Although this explanatory language is not part of the ballot label, it is still part of Prop 5’s explanatory text. Ballot language also says that bonds must “include specified accountability requirements, including citizen (sic) oversight committee and annual financial and performance audits.” The final sentence, once again says it “Allows local governments to assess property taxes above 1% to repay affordable housing and infrastructure bonds if approved by 55% of voters instead of current two-thirds approval requirement.” HJTA argued the omission was “easily remedied by changing the label to refer to the “current two-thirds approval requirement.”
Bonta faced one additional obstacle to obtaining his writ. He missed the deadline set by California’s Secretary of State and State Printer, the real parties in interest, who needed final ballot language by August 12 in order to meet printers’ needs. The Third District declined ruling in favor of HJTA due to the missed deadline because, “there is sufficient time to act on the current petition, considering the issues raised and procedural context.” They said…”the minimal delay of one day past August 12, 2024, occasioned by the temporary stay will not substantially interfere with the timely printing and distribution of ballot materials.”
The Third District Court of Appeals then turned to the merits of HJTA’s case. The opinion cited several precedents that said the AG must give “a true and impartial statement of the purpose of the measure, must reasonably inform the voters of the character and purpose while avoiding misleading the public with inaccurate information…” The Court added that precedent says the AG “is afforded considerable latitude.” Bonta was also charged with exercising ‘judgment and discretion” and must prepare the information “in clear and understandable language.” He did so.
The opinion concluded by saying that according to precedents, the reviewing court shall issue a peremptory writ of mandate “only upon clear and convincing proof” that the “copy in question is false, misleading, or inconsistent with the requirements of” Election Code § 9092. Using these parameters, the Court said these standards were all met. The language submitted by Bonta was “factually accurate” and the court said it “fail the proposition even if only reading the ballot label in isolation.” (italics in original)
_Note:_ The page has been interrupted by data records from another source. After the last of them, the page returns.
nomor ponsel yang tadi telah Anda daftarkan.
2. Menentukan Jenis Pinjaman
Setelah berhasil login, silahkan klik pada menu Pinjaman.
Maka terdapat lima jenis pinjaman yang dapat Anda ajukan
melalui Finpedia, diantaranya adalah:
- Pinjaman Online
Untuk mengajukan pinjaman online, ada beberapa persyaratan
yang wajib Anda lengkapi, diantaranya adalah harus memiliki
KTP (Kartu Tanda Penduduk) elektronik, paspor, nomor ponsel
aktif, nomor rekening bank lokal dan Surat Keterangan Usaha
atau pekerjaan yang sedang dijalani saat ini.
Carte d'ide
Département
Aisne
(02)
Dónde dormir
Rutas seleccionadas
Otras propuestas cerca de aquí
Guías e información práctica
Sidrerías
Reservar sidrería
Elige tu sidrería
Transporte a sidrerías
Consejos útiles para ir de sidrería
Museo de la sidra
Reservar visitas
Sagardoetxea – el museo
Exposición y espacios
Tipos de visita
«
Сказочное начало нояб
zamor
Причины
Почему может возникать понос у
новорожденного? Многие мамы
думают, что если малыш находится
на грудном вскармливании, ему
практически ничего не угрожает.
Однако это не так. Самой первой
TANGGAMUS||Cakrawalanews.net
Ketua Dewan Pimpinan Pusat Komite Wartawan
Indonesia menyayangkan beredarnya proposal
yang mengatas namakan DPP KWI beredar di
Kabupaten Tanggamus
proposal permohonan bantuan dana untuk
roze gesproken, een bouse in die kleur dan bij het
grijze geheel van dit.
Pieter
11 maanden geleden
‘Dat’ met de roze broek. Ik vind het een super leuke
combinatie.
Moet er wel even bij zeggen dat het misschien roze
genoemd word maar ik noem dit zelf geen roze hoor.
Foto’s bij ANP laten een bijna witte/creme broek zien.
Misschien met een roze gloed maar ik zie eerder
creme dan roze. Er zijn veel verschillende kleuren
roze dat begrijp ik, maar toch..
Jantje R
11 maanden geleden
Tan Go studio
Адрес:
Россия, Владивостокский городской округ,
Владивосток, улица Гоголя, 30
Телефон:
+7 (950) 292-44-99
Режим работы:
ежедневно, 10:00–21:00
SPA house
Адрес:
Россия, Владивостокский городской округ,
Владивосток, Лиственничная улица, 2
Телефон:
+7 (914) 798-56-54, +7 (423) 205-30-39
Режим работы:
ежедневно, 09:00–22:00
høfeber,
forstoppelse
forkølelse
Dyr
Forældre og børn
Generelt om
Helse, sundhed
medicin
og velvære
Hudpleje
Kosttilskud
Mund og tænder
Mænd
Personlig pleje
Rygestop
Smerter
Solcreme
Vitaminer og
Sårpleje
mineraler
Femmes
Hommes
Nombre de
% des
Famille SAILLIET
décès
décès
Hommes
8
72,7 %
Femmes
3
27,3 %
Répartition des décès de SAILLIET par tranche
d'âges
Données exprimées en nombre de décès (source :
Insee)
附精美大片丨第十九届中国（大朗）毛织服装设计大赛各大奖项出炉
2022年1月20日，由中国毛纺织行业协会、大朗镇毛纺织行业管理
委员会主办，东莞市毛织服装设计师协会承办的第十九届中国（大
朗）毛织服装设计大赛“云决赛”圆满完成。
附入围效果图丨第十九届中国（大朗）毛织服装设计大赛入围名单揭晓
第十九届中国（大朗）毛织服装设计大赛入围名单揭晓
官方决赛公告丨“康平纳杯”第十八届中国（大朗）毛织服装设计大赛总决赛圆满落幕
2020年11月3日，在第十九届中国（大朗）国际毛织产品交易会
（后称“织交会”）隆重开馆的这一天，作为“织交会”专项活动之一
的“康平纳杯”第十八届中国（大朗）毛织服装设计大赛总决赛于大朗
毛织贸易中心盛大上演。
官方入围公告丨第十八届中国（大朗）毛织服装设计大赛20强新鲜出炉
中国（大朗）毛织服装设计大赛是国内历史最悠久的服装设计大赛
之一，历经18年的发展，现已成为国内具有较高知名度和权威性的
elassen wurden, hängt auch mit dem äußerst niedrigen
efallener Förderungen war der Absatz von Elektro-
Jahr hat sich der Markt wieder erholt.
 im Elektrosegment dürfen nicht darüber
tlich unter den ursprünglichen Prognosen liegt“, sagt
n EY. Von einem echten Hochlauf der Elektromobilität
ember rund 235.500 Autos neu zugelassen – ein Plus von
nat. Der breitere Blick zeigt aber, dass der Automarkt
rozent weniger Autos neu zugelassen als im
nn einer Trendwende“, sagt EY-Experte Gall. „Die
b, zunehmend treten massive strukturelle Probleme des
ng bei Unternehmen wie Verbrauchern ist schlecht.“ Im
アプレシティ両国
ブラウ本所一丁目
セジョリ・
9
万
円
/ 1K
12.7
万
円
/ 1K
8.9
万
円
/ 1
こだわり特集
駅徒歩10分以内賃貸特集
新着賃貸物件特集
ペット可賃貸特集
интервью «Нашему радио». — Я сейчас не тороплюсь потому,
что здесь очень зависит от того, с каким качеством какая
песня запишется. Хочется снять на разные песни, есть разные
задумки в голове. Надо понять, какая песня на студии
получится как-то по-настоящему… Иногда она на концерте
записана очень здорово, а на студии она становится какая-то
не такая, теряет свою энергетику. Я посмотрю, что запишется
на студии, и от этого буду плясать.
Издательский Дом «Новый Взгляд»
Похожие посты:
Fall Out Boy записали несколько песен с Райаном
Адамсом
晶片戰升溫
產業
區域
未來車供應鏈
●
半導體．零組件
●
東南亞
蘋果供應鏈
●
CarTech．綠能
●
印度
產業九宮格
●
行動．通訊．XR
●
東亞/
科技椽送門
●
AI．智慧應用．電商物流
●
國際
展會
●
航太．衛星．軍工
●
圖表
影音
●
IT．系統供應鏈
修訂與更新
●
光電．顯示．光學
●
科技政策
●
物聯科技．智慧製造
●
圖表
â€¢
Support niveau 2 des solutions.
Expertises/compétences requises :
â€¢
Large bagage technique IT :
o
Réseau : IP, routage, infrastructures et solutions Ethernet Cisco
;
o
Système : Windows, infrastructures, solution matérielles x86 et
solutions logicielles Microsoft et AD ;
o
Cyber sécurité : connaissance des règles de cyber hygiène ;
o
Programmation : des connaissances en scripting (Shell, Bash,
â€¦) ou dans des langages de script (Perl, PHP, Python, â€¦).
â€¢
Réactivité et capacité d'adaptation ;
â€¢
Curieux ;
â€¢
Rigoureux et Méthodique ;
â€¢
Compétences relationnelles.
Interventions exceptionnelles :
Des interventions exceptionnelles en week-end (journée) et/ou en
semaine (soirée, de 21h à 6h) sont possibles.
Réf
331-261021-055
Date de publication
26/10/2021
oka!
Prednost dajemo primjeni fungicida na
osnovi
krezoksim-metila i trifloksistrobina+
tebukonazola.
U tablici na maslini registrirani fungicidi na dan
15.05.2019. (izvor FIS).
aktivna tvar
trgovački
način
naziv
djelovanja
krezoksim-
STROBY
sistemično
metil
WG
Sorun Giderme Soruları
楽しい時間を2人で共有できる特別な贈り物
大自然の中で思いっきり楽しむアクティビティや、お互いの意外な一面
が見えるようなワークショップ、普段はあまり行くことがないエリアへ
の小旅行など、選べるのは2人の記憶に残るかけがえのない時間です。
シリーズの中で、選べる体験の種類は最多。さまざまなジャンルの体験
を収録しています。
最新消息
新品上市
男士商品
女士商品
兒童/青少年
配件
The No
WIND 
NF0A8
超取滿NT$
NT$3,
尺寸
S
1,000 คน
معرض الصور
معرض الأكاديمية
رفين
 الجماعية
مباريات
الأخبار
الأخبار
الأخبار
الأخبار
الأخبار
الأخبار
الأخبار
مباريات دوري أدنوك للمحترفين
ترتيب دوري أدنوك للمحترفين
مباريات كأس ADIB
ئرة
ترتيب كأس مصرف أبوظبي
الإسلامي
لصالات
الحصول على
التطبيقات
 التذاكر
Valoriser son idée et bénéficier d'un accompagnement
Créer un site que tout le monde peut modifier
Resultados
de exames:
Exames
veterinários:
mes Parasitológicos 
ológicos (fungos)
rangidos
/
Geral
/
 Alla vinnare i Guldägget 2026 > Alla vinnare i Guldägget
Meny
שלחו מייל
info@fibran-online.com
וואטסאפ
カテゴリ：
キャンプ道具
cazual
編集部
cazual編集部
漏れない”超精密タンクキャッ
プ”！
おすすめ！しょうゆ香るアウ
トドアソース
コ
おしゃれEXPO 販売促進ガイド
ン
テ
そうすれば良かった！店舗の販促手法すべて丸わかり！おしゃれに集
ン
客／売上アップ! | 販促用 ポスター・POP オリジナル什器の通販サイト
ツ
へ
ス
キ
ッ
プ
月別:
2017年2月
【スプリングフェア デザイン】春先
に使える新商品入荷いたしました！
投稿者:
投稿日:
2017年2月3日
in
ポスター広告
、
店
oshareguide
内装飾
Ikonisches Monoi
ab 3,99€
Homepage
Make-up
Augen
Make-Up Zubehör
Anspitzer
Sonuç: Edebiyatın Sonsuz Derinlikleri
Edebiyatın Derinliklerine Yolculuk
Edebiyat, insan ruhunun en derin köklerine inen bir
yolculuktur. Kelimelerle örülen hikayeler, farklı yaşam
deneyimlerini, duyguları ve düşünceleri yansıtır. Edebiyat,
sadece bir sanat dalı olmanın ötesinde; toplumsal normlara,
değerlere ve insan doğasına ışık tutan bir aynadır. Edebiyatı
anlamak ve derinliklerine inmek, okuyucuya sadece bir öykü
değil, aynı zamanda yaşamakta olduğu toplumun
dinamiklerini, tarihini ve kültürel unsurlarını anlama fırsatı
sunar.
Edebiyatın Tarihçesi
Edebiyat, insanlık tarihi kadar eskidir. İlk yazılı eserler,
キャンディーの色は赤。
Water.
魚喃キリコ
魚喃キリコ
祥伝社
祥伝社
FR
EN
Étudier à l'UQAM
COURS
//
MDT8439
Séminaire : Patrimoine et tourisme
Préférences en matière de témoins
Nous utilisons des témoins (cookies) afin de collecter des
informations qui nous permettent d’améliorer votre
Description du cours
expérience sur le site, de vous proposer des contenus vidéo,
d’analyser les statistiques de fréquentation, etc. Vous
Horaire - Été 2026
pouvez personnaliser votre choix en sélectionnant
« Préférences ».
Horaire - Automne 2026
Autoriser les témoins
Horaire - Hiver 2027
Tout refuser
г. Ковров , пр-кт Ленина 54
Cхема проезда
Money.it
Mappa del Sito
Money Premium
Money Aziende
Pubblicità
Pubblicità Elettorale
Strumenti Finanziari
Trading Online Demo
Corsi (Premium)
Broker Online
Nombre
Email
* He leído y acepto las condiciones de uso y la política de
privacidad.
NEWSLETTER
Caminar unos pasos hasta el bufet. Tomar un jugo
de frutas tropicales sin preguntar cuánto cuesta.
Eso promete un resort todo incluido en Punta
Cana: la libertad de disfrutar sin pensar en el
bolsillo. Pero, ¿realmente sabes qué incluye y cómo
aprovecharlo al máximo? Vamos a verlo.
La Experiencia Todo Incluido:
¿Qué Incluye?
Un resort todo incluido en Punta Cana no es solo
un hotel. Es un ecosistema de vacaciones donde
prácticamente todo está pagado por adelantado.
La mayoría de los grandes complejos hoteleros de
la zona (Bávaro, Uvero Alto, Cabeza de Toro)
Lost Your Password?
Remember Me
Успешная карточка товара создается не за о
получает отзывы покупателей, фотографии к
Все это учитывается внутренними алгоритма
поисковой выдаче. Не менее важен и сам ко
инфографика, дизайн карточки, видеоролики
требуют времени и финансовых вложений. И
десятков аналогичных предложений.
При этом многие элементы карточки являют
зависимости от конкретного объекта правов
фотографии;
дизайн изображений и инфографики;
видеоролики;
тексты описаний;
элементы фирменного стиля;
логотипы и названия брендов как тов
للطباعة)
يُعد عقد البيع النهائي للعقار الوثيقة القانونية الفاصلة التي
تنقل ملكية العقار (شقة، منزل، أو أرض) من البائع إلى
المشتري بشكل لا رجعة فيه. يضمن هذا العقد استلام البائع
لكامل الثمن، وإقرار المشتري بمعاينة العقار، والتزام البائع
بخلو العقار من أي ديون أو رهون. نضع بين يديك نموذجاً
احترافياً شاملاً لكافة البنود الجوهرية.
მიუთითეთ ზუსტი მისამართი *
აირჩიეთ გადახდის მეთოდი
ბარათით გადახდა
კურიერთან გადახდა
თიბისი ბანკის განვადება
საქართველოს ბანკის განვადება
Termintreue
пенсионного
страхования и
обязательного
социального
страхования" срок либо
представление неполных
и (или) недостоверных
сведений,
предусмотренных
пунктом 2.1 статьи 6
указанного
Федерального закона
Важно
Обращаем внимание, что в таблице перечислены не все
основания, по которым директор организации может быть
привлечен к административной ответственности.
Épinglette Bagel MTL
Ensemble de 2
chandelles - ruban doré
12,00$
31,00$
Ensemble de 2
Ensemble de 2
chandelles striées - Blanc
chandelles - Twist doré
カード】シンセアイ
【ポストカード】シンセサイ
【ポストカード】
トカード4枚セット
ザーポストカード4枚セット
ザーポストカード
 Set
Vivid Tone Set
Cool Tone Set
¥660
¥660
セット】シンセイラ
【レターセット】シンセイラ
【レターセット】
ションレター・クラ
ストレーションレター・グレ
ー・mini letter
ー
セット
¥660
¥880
The opinion also believes Prop 5 had “concise language that is easy to understand,” and Justice Robie wrote that the ballot label, the title, and the summary points “should be read together,” and if this is done, “a title was not likely to create confusion because of language found in the summary.” He concluded, “The fact that the Attorney General included language in the title and summary that is omitted in the ballot label is entirely consistent with his discretion and the statutory requirement that the label be a “condensed version of the ballot title and summary.”
The number of voters who will actually read all the parts of the ballot description, or any other ballot proposition, is unknown. But this case clearly teaches that all of us should.